L’iniziativa prende ispirazione da esperienze già adottate in diverse città europee, che si stanno diffondendo anche nella Città Metropolitana di Venezia, e punta a valorizzare spazi già esistenti, rendendoli facilmente individuabili grazie a una mappa pubblica e a una segnaletica dedicata.
«Spesso si pensa che per affrontare il cambiamento climatico servano soltanto grandi opere o investimenti milionari – osserva il capogruppo Dem, Daniele Terzariol –. In realtà esistono azioni concrete che possono migliorare la qualità della vita quotidiana. Una di queste è rendere riconoscibili e facilmente accessibili i luoghi freschi che la città possiede già».
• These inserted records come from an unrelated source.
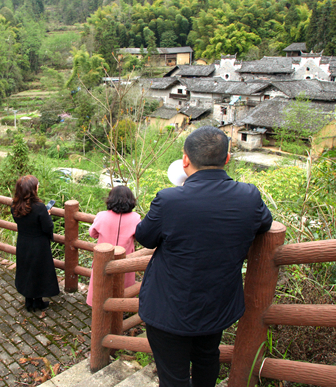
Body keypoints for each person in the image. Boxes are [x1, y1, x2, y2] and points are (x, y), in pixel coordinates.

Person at [135, 126, 273, 387]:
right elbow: (264, 224)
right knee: (207, 359)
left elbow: (144, 236)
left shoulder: (170, 199)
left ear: (185, 159)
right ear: (227, 159)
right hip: (216, 304)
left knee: (173, 375)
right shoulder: (249, 196)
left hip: (168, 307)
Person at [11, 175, 59, 312]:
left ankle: (28, 301)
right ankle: (37, 302)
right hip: (38, 245)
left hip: (23, 242)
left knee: (26, 269)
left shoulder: (14, 205)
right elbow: (48, 227)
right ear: (32, 190)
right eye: (37, 185)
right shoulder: (39, 208)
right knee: (38, 271)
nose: (38, 187)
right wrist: (47, 215)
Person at [86, 186, 140, 306]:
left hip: (103, 257)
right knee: (124, 282)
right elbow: (139, 236)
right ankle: (122, 307)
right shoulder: (135, 218)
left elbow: (92, 233)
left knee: (101, 281)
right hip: (125, 258)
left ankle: (98, 305)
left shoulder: (102, 215)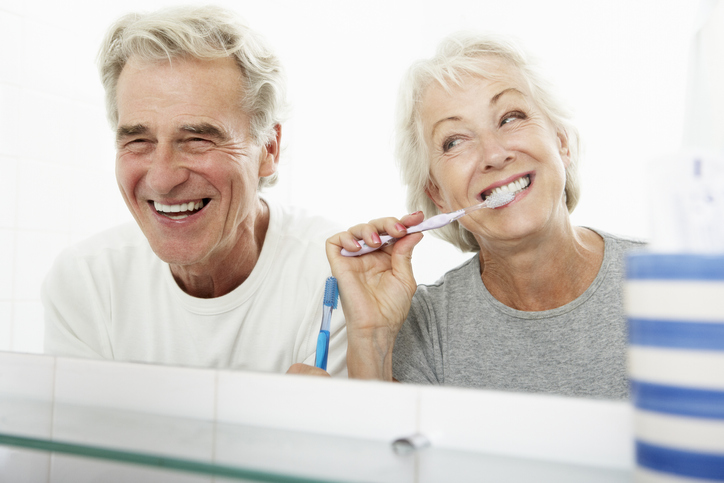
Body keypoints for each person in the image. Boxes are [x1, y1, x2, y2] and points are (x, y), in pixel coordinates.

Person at [326, 32, 644, 398]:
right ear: (437, 195)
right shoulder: (427, 329)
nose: (494, 154)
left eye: (510, 117)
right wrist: (371, 337)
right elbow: (382, 449)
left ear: (561, 143)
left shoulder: (675, 281)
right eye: (455, 141)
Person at [41, 6, 346, 375]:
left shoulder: (336, 277)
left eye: (198, 139)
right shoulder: (87, 282)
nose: (162, 178)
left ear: (268, 148)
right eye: (139, 140)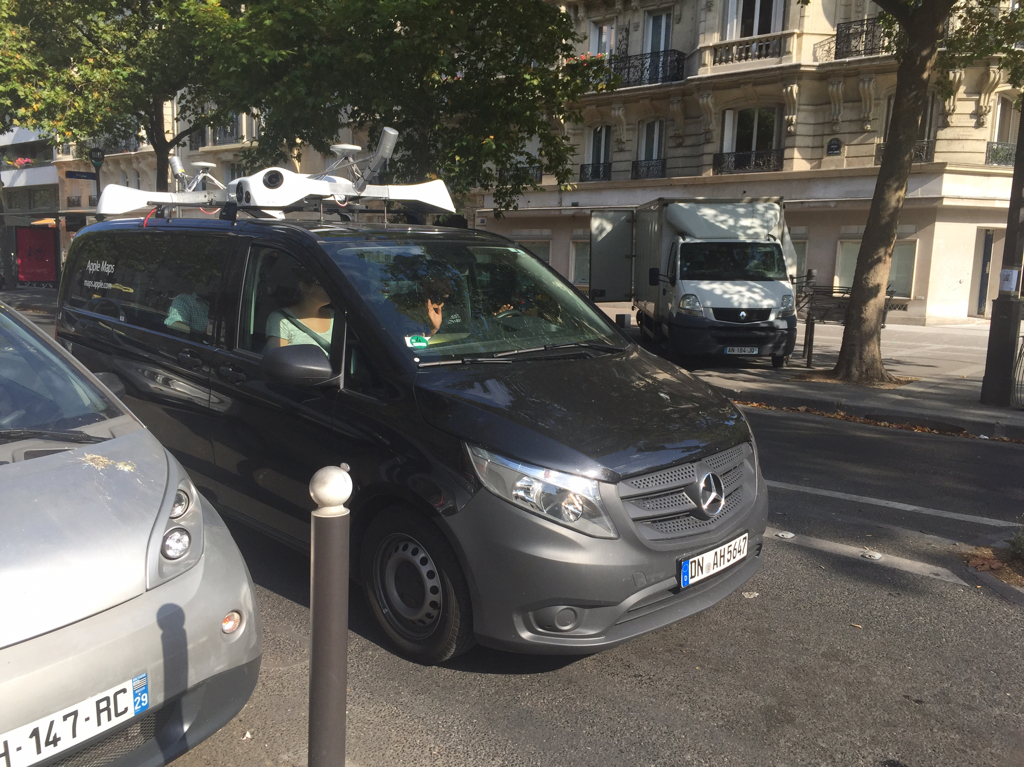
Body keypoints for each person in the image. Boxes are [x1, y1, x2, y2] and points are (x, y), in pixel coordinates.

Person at [265, 273, 333, 350]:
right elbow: (277, 359)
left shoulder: (335, 316)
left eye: (331, 283)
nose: (329, 287)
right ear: (303, 287)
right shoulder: (281, 320)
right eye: (321, 283)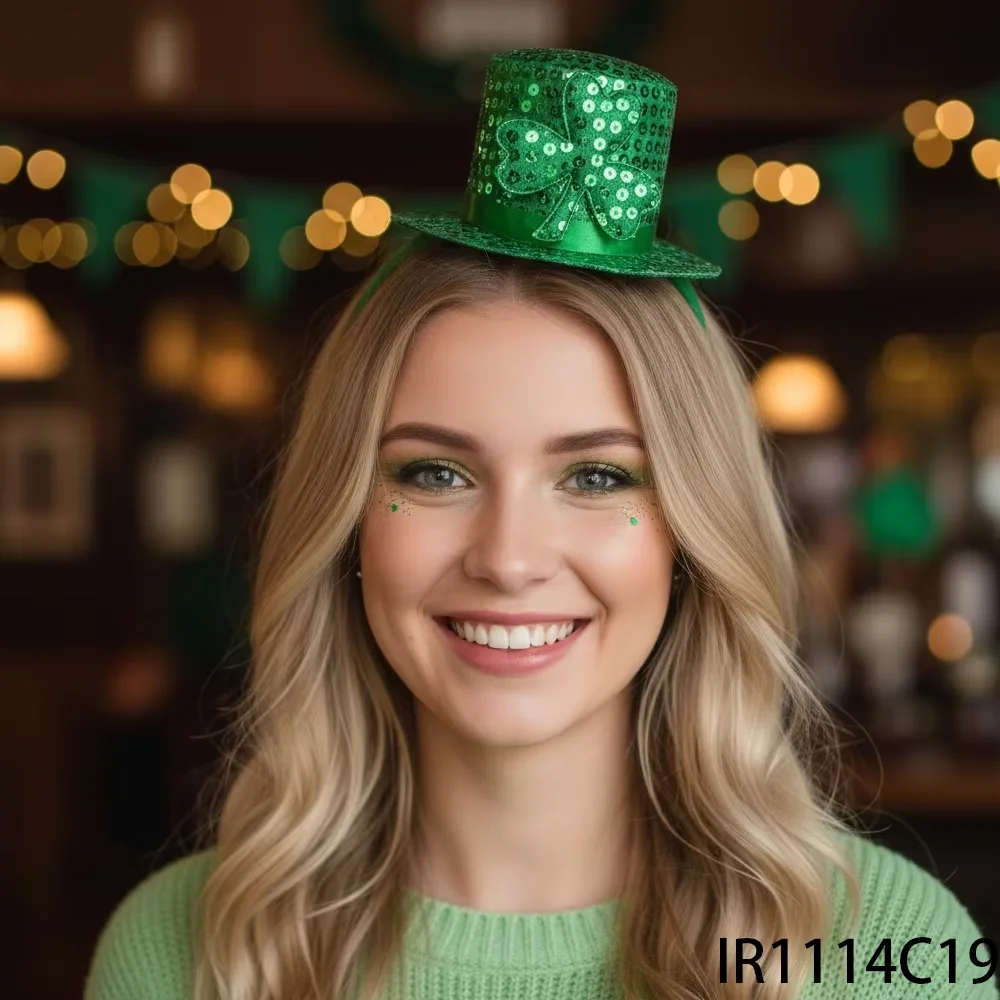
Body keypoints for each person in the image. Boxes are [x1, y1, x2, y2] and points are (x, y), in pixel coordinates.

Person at [84, 49, 997, 1000]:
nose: (509, 558)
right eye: (435, 472)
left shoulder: (891, 952)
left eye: (597, 476)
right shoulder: (176, 952)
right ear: (346, 520)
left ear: (693, 533)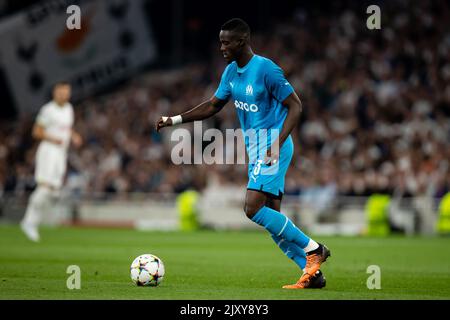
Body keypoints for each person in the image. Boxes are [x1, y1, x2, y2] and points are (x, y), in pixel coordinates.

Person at [156, 18, 330, 289]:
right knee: (272, 216)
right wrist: (175, 120)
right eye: (220, 42)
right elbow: (213, 105)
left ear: (242, 41)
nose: (222, 47)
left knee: (252, 208)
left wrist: (277, 142)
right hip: (256, 147)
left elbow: (295, 106)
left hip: (274, 144)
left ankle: (314, 248)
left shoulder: (266, 69)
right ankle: (312, 275)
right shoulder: (230, 72)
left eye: (226, 42)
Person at [20, 82, 82, 242]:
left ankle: (37, 219)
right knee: (45, 187)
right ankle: (29, 222)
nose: (64, 94)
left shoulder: (69, 109)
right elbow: (37, 132)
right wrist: (53, 138)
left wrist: (74, 136)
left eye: (67, 91)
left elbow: (66, 128)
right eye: (61, 91)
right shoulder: (48, 110)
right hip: (49, 150)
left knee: (54, 189)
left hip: (61, 153)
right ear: (55, 92)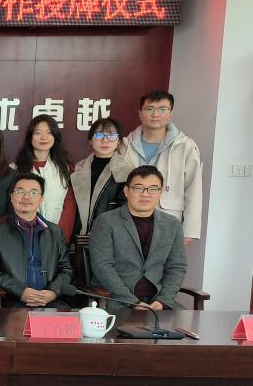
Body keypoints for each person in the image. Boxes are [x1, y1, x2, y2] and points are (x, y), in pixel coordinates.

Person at [89, 165, 187, 309]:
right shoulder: (106, 222)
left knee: (187, 322)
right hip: (118, 301)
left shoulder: (172, 224)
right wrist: (132, 302)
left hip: (158, 302)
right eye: (138, 188)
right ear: (126, 191)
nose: (145, 194)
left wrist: (164, 300)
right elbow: (102, 267)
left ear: (160, 193)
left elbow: (177, 266)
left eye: (153, 189)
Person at [0, 173, 74, 307]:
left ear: (41, 199)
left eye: (33, 193)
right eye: (20, 191)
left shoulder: (55, 232)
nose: (26, 197)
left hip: (50, 301)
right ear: (11, 197)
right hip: (11, 300)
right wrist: (20, 291)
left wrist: (53, 292)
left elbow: (66, 269)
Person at [123, 90, 202, 244]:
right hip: (130, 220)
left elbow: (194, 190)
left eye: (162, 109)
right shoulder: (126, 145)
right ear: (140, 113)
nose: (155, 114)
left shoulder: (185, 146)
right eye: (150, 109)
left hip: (168, 219)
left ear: (170, 114)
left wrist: (190, 232)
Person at [14, 114, 76, 240]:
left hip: (57, 236)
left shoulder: (66, 169)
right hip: (21, 238)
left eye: (49, 133)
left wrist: (59, 236)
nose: (43, 137)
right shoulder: (15, 169)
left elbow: (69, 205)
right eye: (38, 133)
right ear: (30, 137)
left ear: (55, 136)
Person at [71, 117, 131, 239]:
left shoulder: (126, 170)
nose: (105, 140)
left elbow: (127, 208)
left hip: (110, 236)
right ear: (90, 140)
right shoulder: (79, 169)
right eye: (99, 135)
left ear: (119, 141)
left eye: (111, 135)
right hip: (78, 237)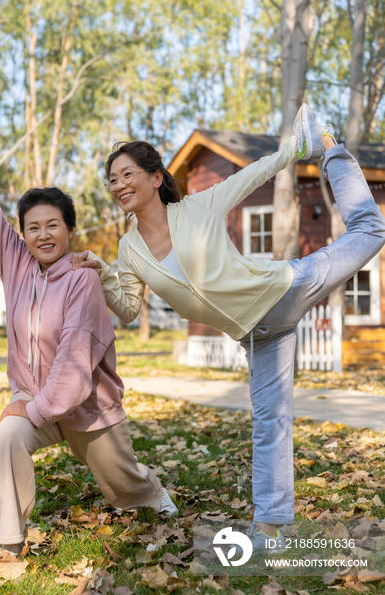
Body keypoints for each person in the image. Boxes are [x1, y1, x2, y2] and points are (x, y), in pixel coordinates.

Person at [71, 104, 385, 553]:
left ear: (155, 176)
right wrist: (101, 269)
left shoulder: (198, 207)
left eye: (126, 174)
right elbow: (128, 310)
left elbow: (254, 174)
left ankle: (329, 144)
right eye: (112, 179)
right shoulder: (129, 249)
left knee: (371, 229)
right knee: (269, 423)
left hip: (286, 287)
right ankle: (273, 532)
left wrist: (302, 147)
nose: (118, 185)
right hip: (259, 335)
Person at [0, 102, 177, 555]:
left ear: (69, 230)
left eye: (53, 225)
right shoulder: (16, 264)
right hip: (34, 399)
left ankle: (153, 494)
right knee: (6, 440)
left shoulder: (83, 278)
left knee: (128, 490)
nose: (43, 235)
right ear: (24, 234)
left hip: (86, 406)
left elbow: (73, 358)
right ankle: (10, 539)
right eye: (33, 228)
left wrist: (34, 409)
La proposta guarda però anche oltre la semplice mappatura. Il documento invita infatti a sviluppare progressivamente la rete con nuove alberature, aree d’ombra, fontanelle, sedute, percorsi pedonali protetti e interventi di depavimentazione urbana, integrando così il progetto con le politiche comunali dedicate al verde pubblico, alla mobilità sostenibile, all’invecchiamento attivo e alla rigenerazione urbana.
«Il caldo è una condizione strutturale del nostro vivere urbano. San Donà deve continuare ad adattarsi – sottolinea Terzariol –. Una città è resiliente non solo quando sa affrontare un’emergenza, ma quando organizza i propri spazi affinché le persone possano continuare a viverli in sicurezza anche durante gli eventi climatici estremi».